Weighted-Average Cost of Capital

  • Term

    Main definition

  • Weighted-Average Cost of Capital

    Weighted average is an adjective that refers to a manner to calculate the average for a total amount, where you add the averages for several components with approprite weighting. In this context the adjective sounds intelligent albeit it seems like surplusage to us.

    The company must be able to pay the cost of capital from its profits, so one should consider cost of capital as equal to a hypothetical minimum rate of profitability that would be sustainable or the minimum profit that the company needs to earn in order to make its necessary payments to investors. Businesses that do not return the minimum profitability to sustain their capital structures can go into default, which is a desperate situation, unless and until they receive new investments or higher profits.

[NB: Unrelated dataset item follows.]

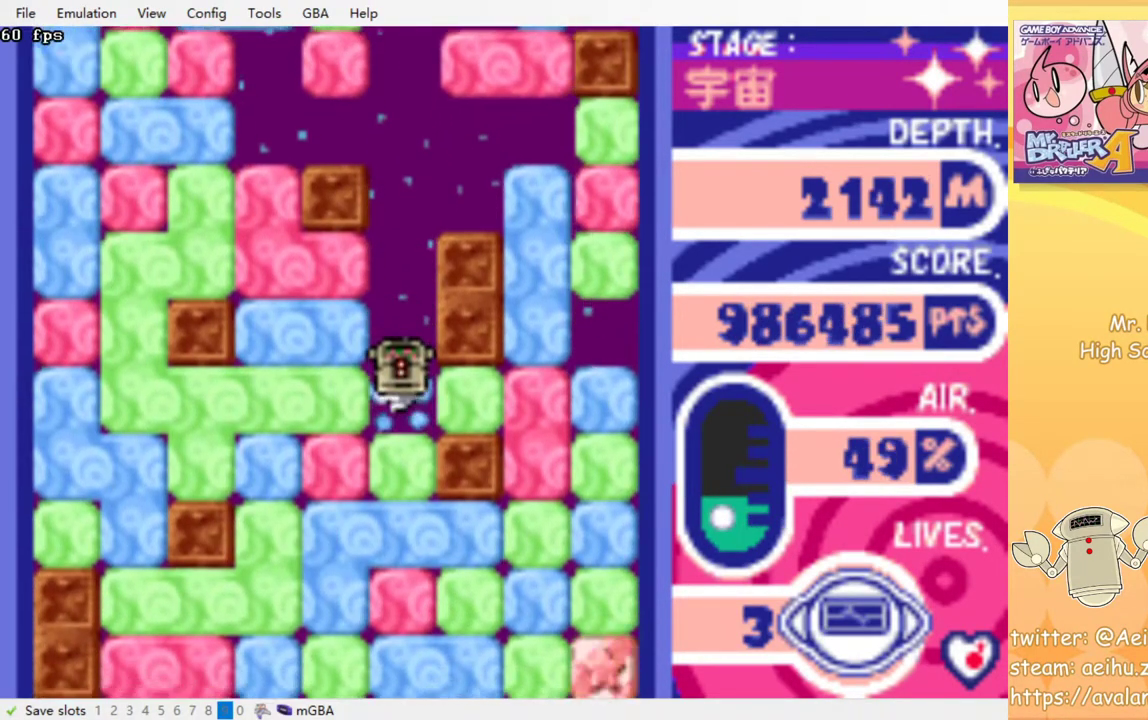
{"buttons": ["CROSS", "DPAD_DOWN"], "events": [[83, "CROSS", "up"], [133, "CROSS", "down"], [233, "CROSS", "up"], [300, "CROSS", "down"], [383, "CROSS", "up"], [450, "CROSS", "down"]]}
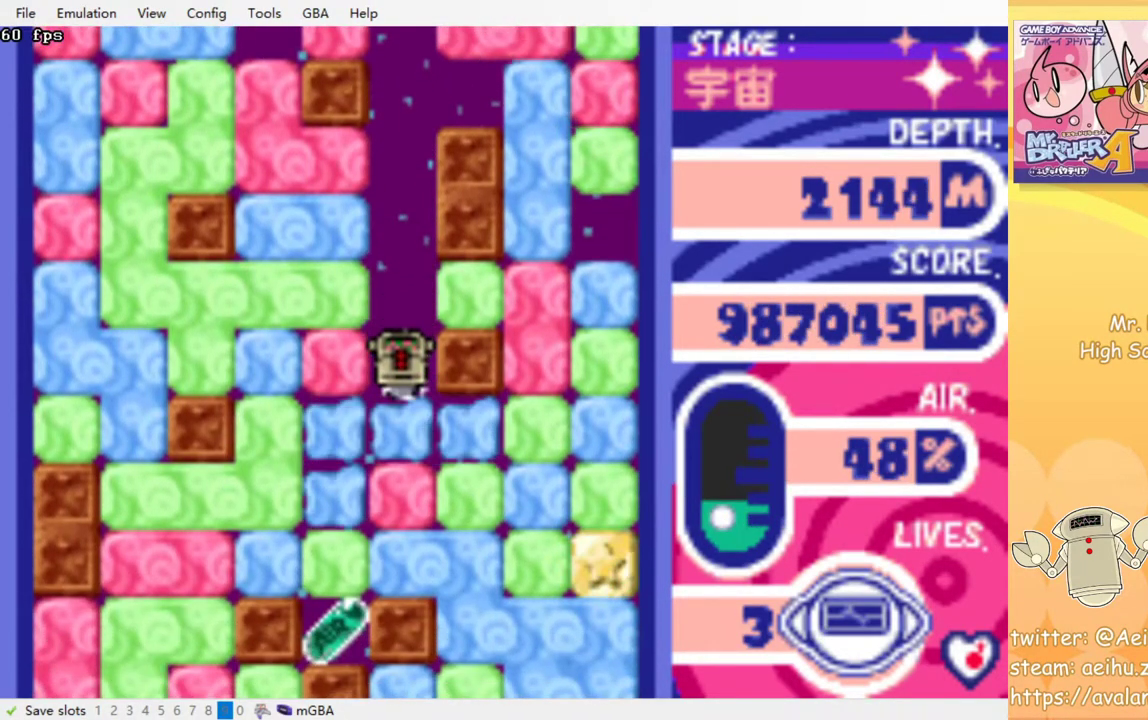
{"buttons": ["DPAD_DOWN"], "events": [[50, "CROSS", "up"], [117, "CROSS", "down"], [233, "CROSS", "up"], [367, "CROSS", "down"], [500, "CROSS", "up"]]}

    Cost of capital is an interesting measure to be familiar with. For example, if a company pays 10% per year on its loan which is 10% of total capital, and it pays nothing to its stockholders who contributed 90% of total capital, weighted-average cost of capital is 1% annually. If a company's profits allow it to pay its cost of capital, all is well. If a company has further profits after paying the cost of capital, it can re-invest in the business or make distributions to owners.

    The prefatory term of weighted-average is a powerful term where it signals a true combination of dual or multiple components, parts of a whole, and produces a homogenized total rate that is on a per dollar basis. Costs of capital are frequently presented about and discussed, of equity and of debt side by side, and in that context weighted-average can be proper.

    Capital costs naturally lend themselves to being described in terms of percentages. Loan interest obligations for the whole year are more-or-less a percentage rate multiplied by the principal. There can be multiple sources of capital, and each would have an associated cost in terms of annual interest rate, and equity capital does not necessarily have any cost but certainly it can and in many cases does have associated cost. In planning a capital structure, one can project the cost of receiving additional outside capital. In an exercise of self-discipline, a company can consider whether its profit on re-investing the after-tax profit is greater than its cost of capital and reduce its capital its its organically generated profits do not exceed its cost of capital.

    To allow the cost of capital to be compared between the capital which is debt and the capital that is equity, or compared among alternative sources of capital, the cost of capital is looked at in terms of the average cost per dollar of capital.

    Cost of capital is the cost that an entity incurs in order to have the right to use the capital (money). If teh capital is equity and the capital investors receive dividends, there is a cost of equity. One naturally might use a weighted-average by beginning with a series of costs that are expressed as a percentage of a capital amount and weight them according to capital amounnt, expecially where the rate stays teh same and teh balance changes daily.

    Accordingly each category of capital has a cost per year that can be expressed as a percentage of the average amount outstanding in the year. "Weighting" may refer to adding the absolute amount of capital outstanding each day during a period and dividing by the number of days in that period to obtain the average amount over the period and then multiplying by the periodic rate.

    To more directly conceptualize the cost of teh average dollar of capital, assuming the data is available, the total of the equity capital cost and the debt costs (after subtracting any tax benefits) can be added up and divided by the average balance of total capital, instead of combining the weighted averages, to deterine the average cost per dollar of capital for the period.